もの知らず日記

積み重なる駄文、天にブーメラン

F. Chopin, Nocturne in C minor, Op. 48. No. 1.

 ショパンハ短調ノクターン(作品48-1)を打ち込んだ。おそらく、変ホ長調(作品9-2)、変ニ長調(作品27-2)と並んで人気が高いと思う。人気の高い作品で優れた演奏も多いだろうに、なぜわざわざ打ち込んだのか。それは、この曲が好きだから!

 この曲はショパンの魅力が詰まった作品の一つだと思う。一見分かりやすくて間口は広いのだけど、いざ取り組むととてつもなく難しい。感情的にも、おそらく技術的にも。

 以下、私の勝手な制作メモ。すべては思い込みで、根拠はない(笑)

 打ち込みメモ

 まず冒頭の2音が難しい。この作品が好きな人だと、この2音で「はい、ダメ」と言われかねない……。

 ソ―ラはすぐ切ってもいけないし、あまり残ってもいけない。まさに訥々と歌いだすような感じで。どの作品でもそうだけど、雄弁になってはいけない。「ああ、なんて悲しいのだろう!!」みたいな歌い出しにはしない。フレーズの終わり(4小節目)は口ごもる感じで。もともとはクレシェンドに代えて stretto という指示だったことも(反映はしないけれど)頭の片隅に入れておきたい。

 10小節目 (0:48-) の装飾音は、個人的にまあまあ良くできたと思う数少ない部分の一つ。

 中間部のオクターブは冒頭と並んで打ち込みたかった部分。とくにオクターブ部分のペダルを指示通りにしたらどうなるかという試み。piu lento の透明な響き。クライマックスのffから一気に主題に戻る。ここも打ち込んでいてうまく感情が乗ってくれたと感じた。

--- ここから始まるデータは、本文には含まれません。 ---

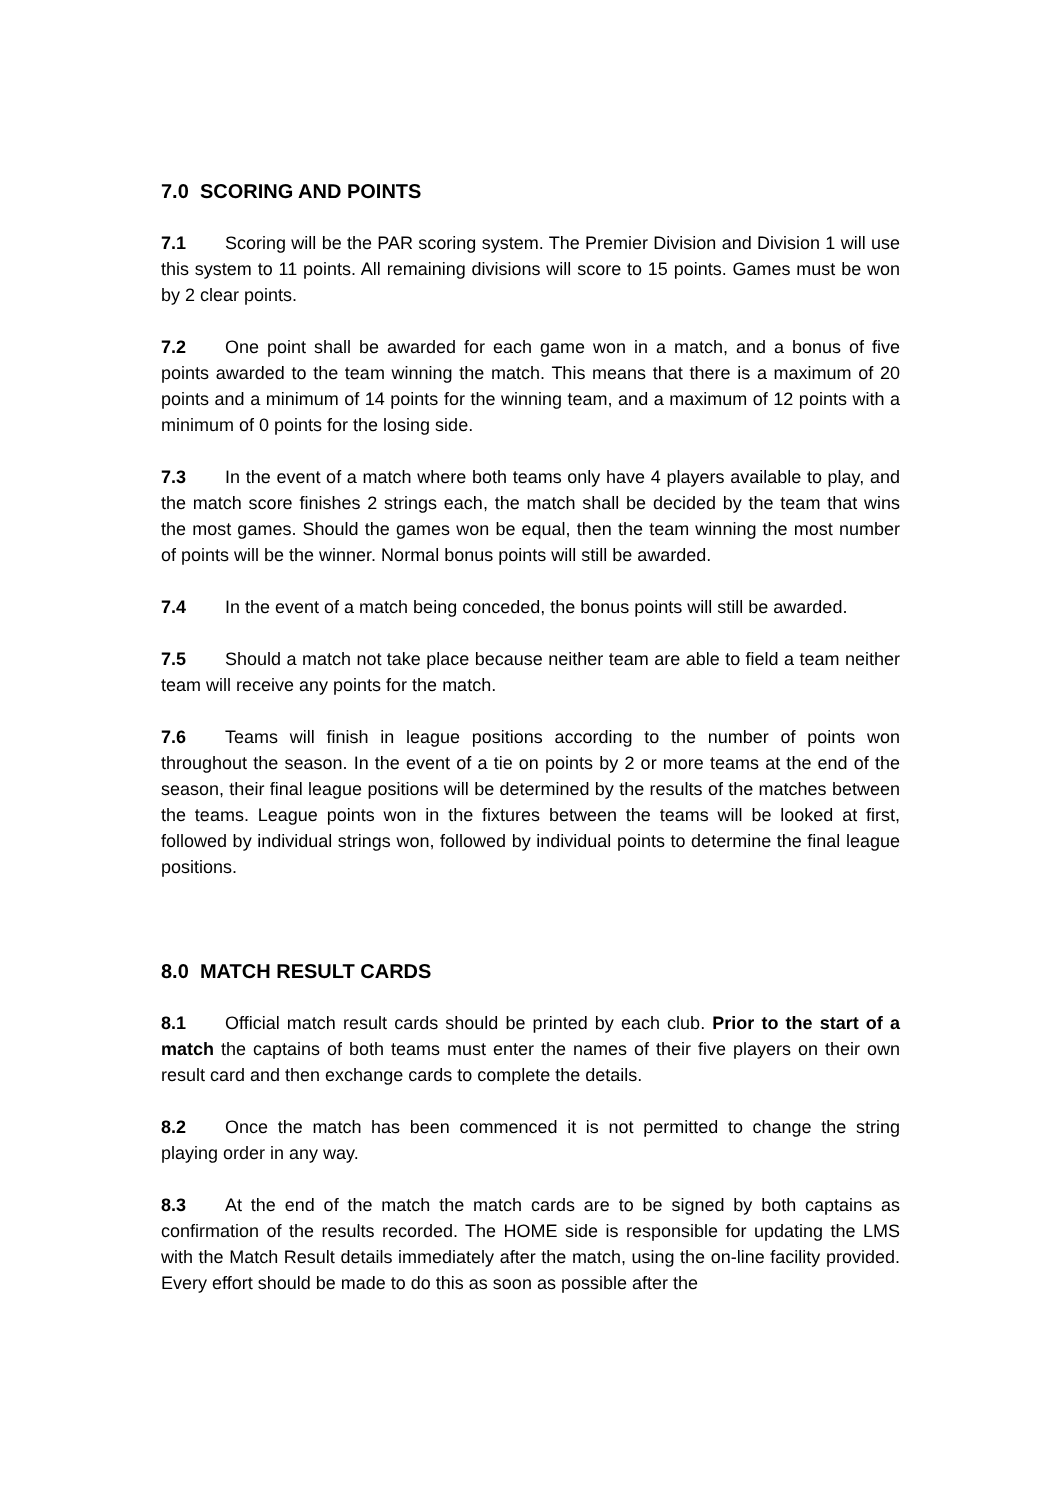7.0 SCORING AND POINTS
7.1 Scoring will be the PAR scoring system. The Premier Division and Division 1 will use this system to 11 points. All remaining divisions will score to 15 points. Games must be won by 2 clear points.
7.2 One point shall be awarded for each game won in a match, and a bonus of five points awarded to the team winning the match. This means that there is a maximum of 20 points and a minimum of 14 points for the winning team, and a maximum of 12 points with a minimum of 0 points for the losing side.
7.3 In the event of a match where both teams only have 4 players available to play, and the match score finishes 2 strings each, the match shall be decided by the team that wins the most games. Should the games won be equal, then the team winning the most number of points will be the winner. Normal bonus points will still be awarded.
7.4 In the event of a match being conceded, the bonus points will still be awarded.
7.5 Should a match not take place because neither team are able to field a team neither team will receive any points for the match.
7.6 Teams will finish in league positions according to the number of points won throughout the season. In the event of a tie on points by 2 or more teams at the end of the season, their final league positions will be determined by the results of the matches between the teams. League points won in the fixtures between the teams will be looked at first, followed by individual strings won, followed by individual points to determine the final league positions.
8.0 MATCH RESULT CARDS
8.1 Official match result cards should be printed by each club. Prior to the start of a match the captains of both teams must enter the names of their five players on their own result card and then exchange cards to complete the details.
8.2 Once the match has been commenced it is not permitted to change the string playing order in any way.
8.3 At the end of the match the match cards are to be signed by both captains as confirmation of the results recorded. The HOME side is responsible for updating the LMS with the Match Result details immediately after the match, using the on-line facility provided. Every effort should be made to do this as soon as possible after the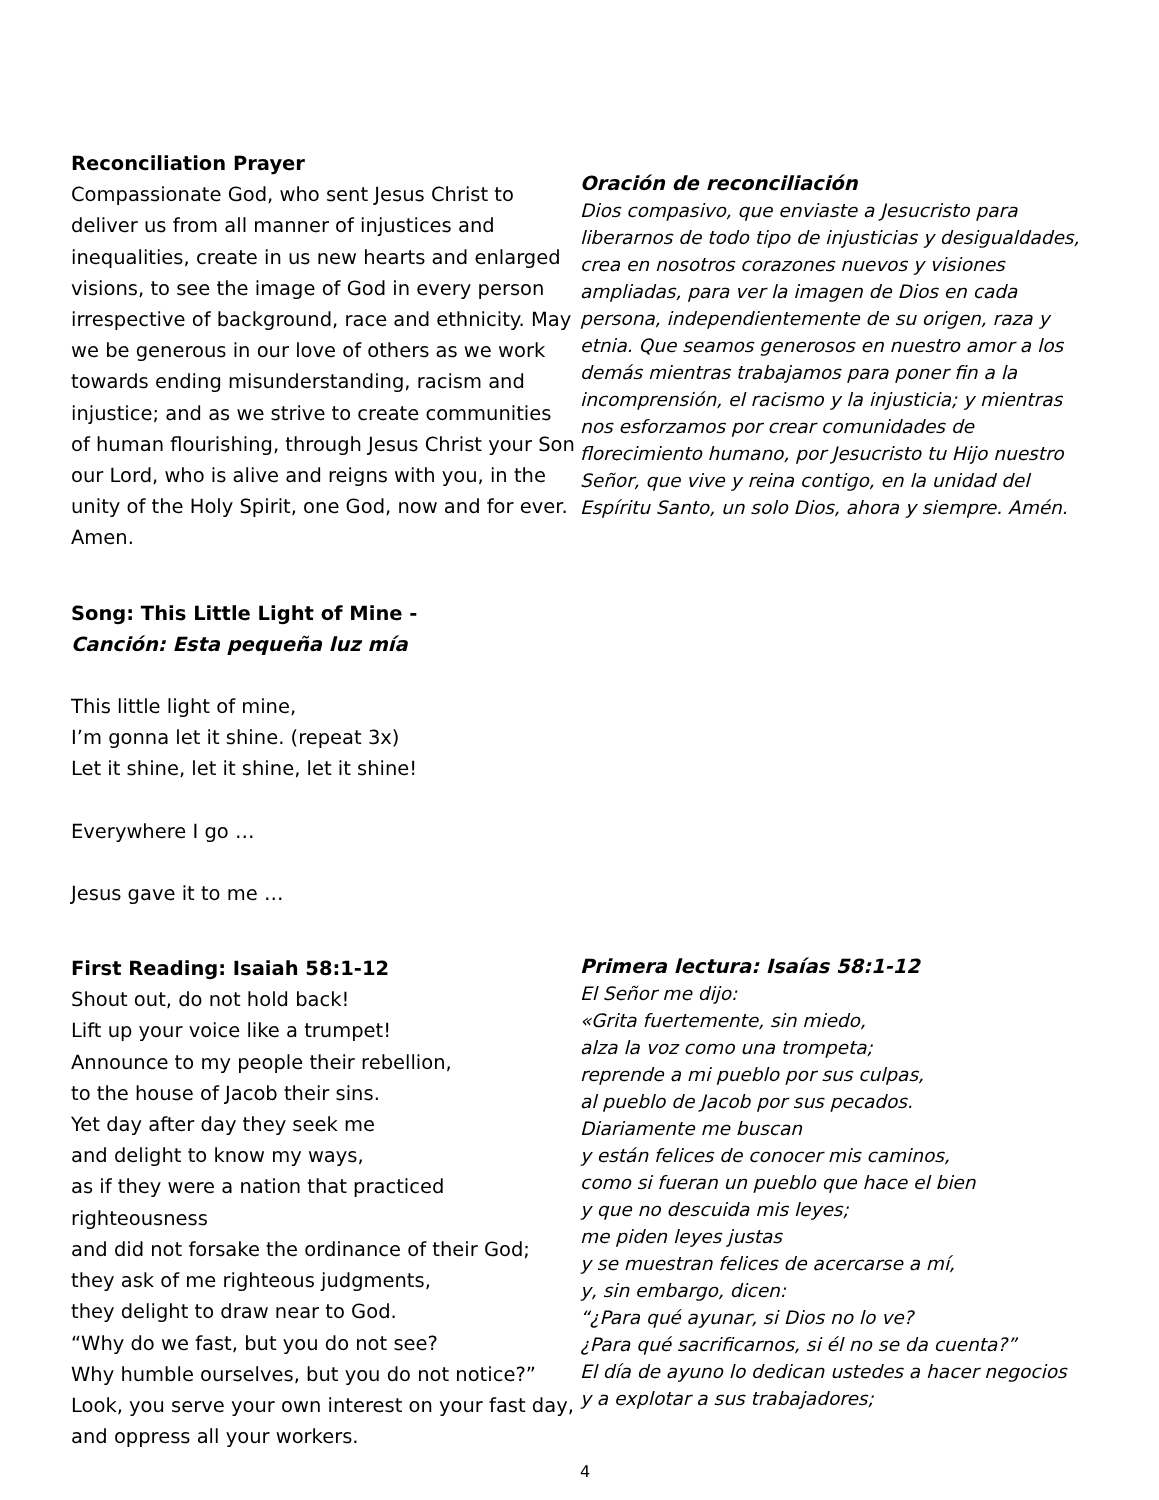Reconciliation Prayer
Compassionate God, who sent Jesus Christ to deliver us from all manner of injustices and inequalities, create in us new hearts and enlarged visions, to see the image of God in every person irrespective of background, race and ethnicity. May we be generous in our love of others as we work towards ending misunderstanding, racism and injustice; and as we strive to create communities of human flourishing, through Jesus Christ your Son our Lord, who is alive and reigns with you, in the unity of the Holy Spirit, one God, now and for ever. Amen.
Oración de reconciliación
Dios compasivo, que enviaste a Jesucristo para liberarnos de todo tipo de injusticias y desigualdades, crea en nosotros corazones nuevos y visiones ampliadas, para ver la imagen de Dios en cada persona, independientemente de su origen, raza y etnia. Que seamos generosos en nuestro amor a los demás mientras trabajamos para poner fin a la incomprensión, el racismo y la injusticia; y mientras nos esforzamos por crear comunidades de florecimiento humano, por Jesucristo tu Hijo nuestro Señor, que vive y reina contigo, en la unidad del Espíritu Santo, un solo Dios, ahora y siempre. Amén.
Song: This Little Light of Mine -
Canción: Esta pequeña luz mía
This little light of mine,
I’m gonna let it shine. (repeat 3x)
Let it shine, let it shine, let it shine!
Everywhere I go …
Jesus gave it to me …
First Reading: Isaiah 58:1-12
Shout out, do not hold back!
Lift up your voice like a trumpet!
Announce to my people their rebellion,
to the house of Jacob their sins.
Yet day after day they seek me
and delight to know my ways,
as if they were a nation that practiced righteousness
and did not forsake the ordinance of their God;
they ask of me righteous judgments,
they delight to draw near to God.
“Why do we fast, but you do not see?
Why humble ourselves, but you do not notice?”
Look, you serve your own interest on your fast day,
and oppress all your workers.
Primera lectura: Isaías 58:1-12
El Señor me dijo:
«Grita fuertemente, sin miedo,
alza la voz como una trompeta;
reprende a mi pueblo por sus culpas,
al pueblo de Jacob por sus pecados.
Diariamente me buscan
y están felices de conocer mis caminos,
como si fueran un pueblo que hace el bien
y que no descuida mis leyes;
me piden leyes justas
y se muestran felices de acercarse a mí,
y, sin embargo, dicen:
“¿Para qué ayunar, si Dios no lo ve?
¿Para qué sacrificarnos, si él no se da cuenta?”
El día de ayuno lo dedican ustedes a hacer negocios
y a explotar a sus trabajadores;
4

 そしてその勢いのまま doppio movimento に突入する。ここでは両手の分厚い三連符の和音に乗せて、か細いソプラノが主題を再現する。徐々に左手の低音が存在感を増し、盛り上がってゆく。盛り上がるのだけど、やりすぎない(分厚い和音に旋律が埋もれてしまうか、ソプラノが絶叫するしかなくなるから)。

 最後は息絶えるような感じ。最後の前打音の表現はちょっと気に入っている。

 改善点はたくさんあるけれど、とくに中間部のアルペジオ。作り終えてからいろんな演奏を聴いてみたけれど、ホフマンの中間部は本当に素晴らしい。まさにreligioso. 私のはあまりにも譜面通りでつまらない。ただ僕の表現にも良いところはある……と思いたい。

 

https://youtu.be/SHo8vnBT9MM


F. Chopin Nocturne in C minor, Op. 48-1.